ABOUT THIS EXERCISE: Extract, from the records beneath this instruction, each line that contains the word "Silkscreen".

DATA TO EXAMINE:

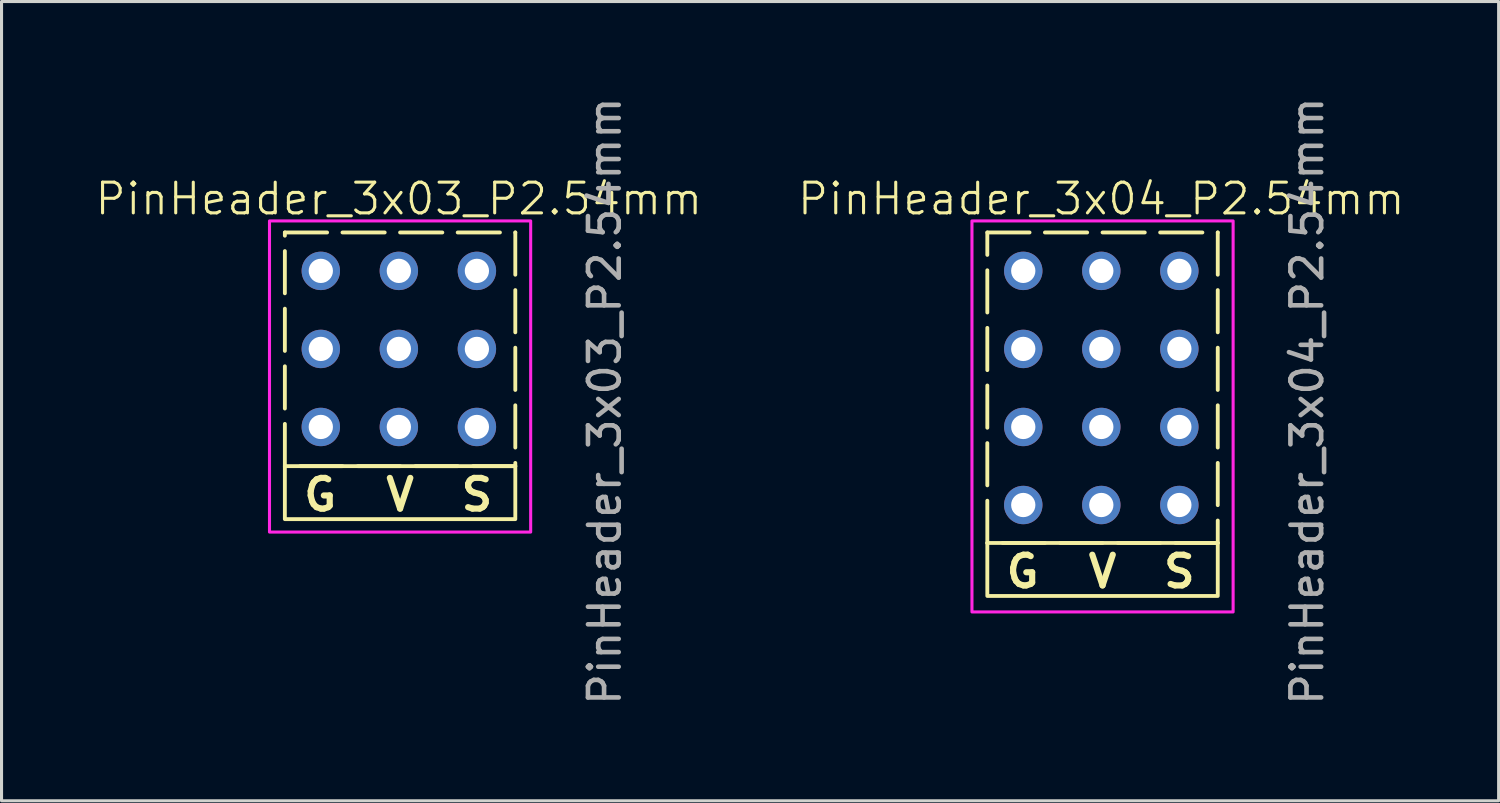
<source format=kicad_pcb>
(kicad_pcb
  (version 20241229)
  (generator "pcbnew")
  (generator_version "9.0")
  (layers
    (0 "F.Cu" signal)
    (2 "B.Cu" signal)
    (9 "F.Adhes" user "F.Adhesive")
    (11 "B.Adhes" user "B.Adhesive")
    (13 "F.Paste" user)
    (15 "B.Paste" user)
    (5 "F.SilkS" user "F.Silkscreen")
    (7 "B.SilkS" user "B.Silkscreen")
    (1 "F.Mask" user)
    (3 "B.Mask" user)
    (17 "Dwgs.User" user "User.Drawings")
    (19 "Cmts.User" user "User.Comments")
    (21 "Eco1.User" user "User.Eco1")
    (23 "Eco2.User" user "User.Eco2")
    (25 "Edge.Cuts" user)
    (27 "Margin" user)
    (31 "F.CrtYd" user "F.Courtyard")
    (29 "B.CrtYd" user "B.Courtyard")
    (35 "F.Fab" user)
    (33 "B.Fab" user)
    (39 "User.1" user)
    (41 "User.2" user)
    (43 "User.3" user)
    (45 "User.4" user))
  (footprint "PinHeader_3x03_P2.54mm"
    (layer "F.Cu")
    (at 9.931 8.306)
    (property "Reference" "PinHeader_3x03_P2.54mm" (at 0 -4.3 0) (unlocked yes) (layer "F.SilkS") (effects (font (size 1 1) (thickness 0.1)) (justify bottom)))
    (attr through_hole)
    (fp_rect (start -3.71 -3.79) (end 3.79 3.815) (stroke (width 0.125) (type dash)) (fill no) (layer "F.SilkS"))
    (fp_rect (start -3.71 3.815) (end 3.79 5.54) (stroke (width 0.125) (type solid)) (fill no) (layer "F.SilkS"))
    (fp_rect (start -4.21 -4.165) (end 4.29 5.96) (stroke (width 0.1) (type default)) (fill no) (layer "F.CrtYd"))
    (fp_text user "S" (at 2.54 4.16 0) (unlocked yes) (layer "F.SilkS") (effects (font (size 1 1) (thickness 0.2) (bold yes)) (justify top)))
    (fp_text user "V" (at 0.04 4.16 0) (unlocked yes) (layer "F.SilkS") (effects (font (size 1 1) (thickness 0.2) (bold yes)) (justify top)))
    (fp_text user "G" (at -2.56 4.16 0) (unlocked yes) (layer "F.SilkS") (effects (font (size 1 1) (thickness 0.2) (bold yes)) (justify top)))
    (fp_text user "${REFERENCE}" (at 6.7 1.7 90) (unlocked yes) (layer "F.Fab") (effects (font (size 1 1) (thickness 0.15))))
    (pad "1" thru_hole circle (at 2.54 -2.54 270) (size 1.25 1.25) (drill 0.79) (layers "*.Cu" "*.Mask"))
    (pad "2" thru_hole circle (at 2.54 0 270) (size 1.25 1.25) (drill 0.79) (layers "*.Cu" "*.Mask"))
    (pad "3" thru_hole circle (at 2.54 2.54 270) (size 1.25 1.25) (drill 0.79) (layers "*.Cu" "*.Mask"))
    (pad "G" thru_hole circle (at -2.54 -2.54 270) (size 1.25 1.25) (drill 0.79) (layers "*.Cu" "*.Mask"))
    (pad "G" thru_hole circle (at -2.54 0 270) (size 1.25 1.25) (drill 0.79) (layers "*.Cu" "*.Mask"))
    (pad "G" thru_hole circle (at -2.54 2.54 270) (size 1.25 1.25) (drill 0.79) (layers "*.Cu" "*.Mask"))
    (pad "V" thru_hole circle (at 0 -2.54 270) (size 1.25 1.25) (drill 0.79) (layers "*.Cu" "*.Mask"))
    (pad "V" thru_hole circle (at 0 0 270) (size 1.25 1.25) (drill 0.79) (layers "*.Cu" "*.Mask"))
    (pad "V" thru_hole circle (at 0 2.54 270) (size 1.25 1.25) (drill 0.79) (layers "*.Cu" "*.Mask")))
  (footprint "PinHeader_3x04_P2.54mm"
    (layer "F.Cu")
    (at 32.793 8.306)
    (property "Reference" "PinHeader_3x04_P2.54mm" (at 0 -4.3 0) (unlocked yes) (layer "F.SilkS") (effects (font (size 1 1) (thickness 0.1)) (justify bottom)))
    (attr through_hole)
    (fp_rect (start -3.71 -3.79) (end 3.79 6.315) (stroke (width 0.125) (type dash)) (fill no) (layer "F.SilkS"))
    (fp_rect (start -3.71 6.315) (end 3.79 8.04) (stroke (width 0.125) (type solid)) (fill no) (layer "F.SilkS"))
    (fp_rect (start -4.21 -4.165) (end 4.29 8.56) (stroke (width 0.1) (type default)) (fill no) (layer "F.CrtYd"))
    (fp_text user "S" (at 2.54 6.66 0) (unlocked yes) (layer "F.SilkS") (effects (font (size 1 1) (thickness 0.2) (bold yes)) (justify top)))
    (fp_text user "V" (at 0.04 6.66 0) (unlocked yes) (layer "F.SilkS") (effects (font (size 1 1) (thickness 0.2) (bold yes)) (justify top)))
    (fp_text user "G" (at -2.56 6.66 0) (unlocked yes) (layer "F.SilkS") (effects (font (size 1 1) (thickness 0.2) (bold yes)) (justify top)))
    (fp_text user "${REFERENCE}" (at 6.7 1.7 90) (unlocked yes) (layer "F.Fab") (effects (font (size 1 1) (thickness 0.15))))
    (pad "1" thru_hole circle (at 2.54 -2.54 270) (size 1.25 1.25) (drill 0.79) (layers "*.Cu" "*.Mask"))
    (pad "2" thru_hole circle (at 2.54 0 270) (size 1.25 1.25) (drill 0.79) (layers "*.Cu" "*.Mask"))
    (pad "3" thru_hole circle (at 2.54 2.54 270) (size 1.25 1.25) (drill 0.79) (layers "*.Cu" "*.Mask"))
    (pad "4" thru_hole circle (at 2.54 5.08 270) (size 1.25 1.25) (drill 0.79) (layers "*.Cu" "*.Mask"))
    (pad "G" thru_hole circle (at -2.54 -2.54 270) (size 1.25 1.25) (drill 0.79) (layers "*.Cu" "*.Mask"))
    (pad "G" thru_hole circle (at -2.54 0 270) (size 1.25 1.25) (drill 0.79) (layers "*.Cu" "*.Mask"))
    (pad "G" thru_hole circle (at -2.54 2.54 270) (size 1.25 1.25) (drill 0.79) (layers "*.Cu" "*.Mask"))
    (pad "G" thru_hole circle (at -2.54 5.08 270) (size 1.25 1.25) (drill 0.79) (layers "*.Cu" "*.Mask"))
    (pad "V" thru_hole circle (at 0 -2.54 270) (size 1.25 1.25) (drill 0.79) (layers "*.Cu" "*.Mask"))
    (pad "V" thru_hole circle (at 0 0 270) (size 1.25 1.25) (drill 0.79) (layers "*.Cu" "*.Mask"))
    (pad "V" thru_hole circle (at 0 2.54 270) (size 1.25 1.25) (drill 0.79) (layers "*.Cu" "*.Mask"))
    (pad "V" thru_hole circle (at 0 5.08 270) (size 1.25 1.25) (drill 0.79) (layers "*.Cu" "*.Mask")))
  (gr_rect
    (start -3 -3)
    (end 45.724 23.012)
    (stroke (width 0.1) (type default))
    (fill no)
    (layer "Edge.Cuts")))
</source>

ANSWER FOR THE TASK:
    (5 "F.SilkS" user "F.Silkscreen")
    (7 "B.SilkS" user "B.Silkscreen")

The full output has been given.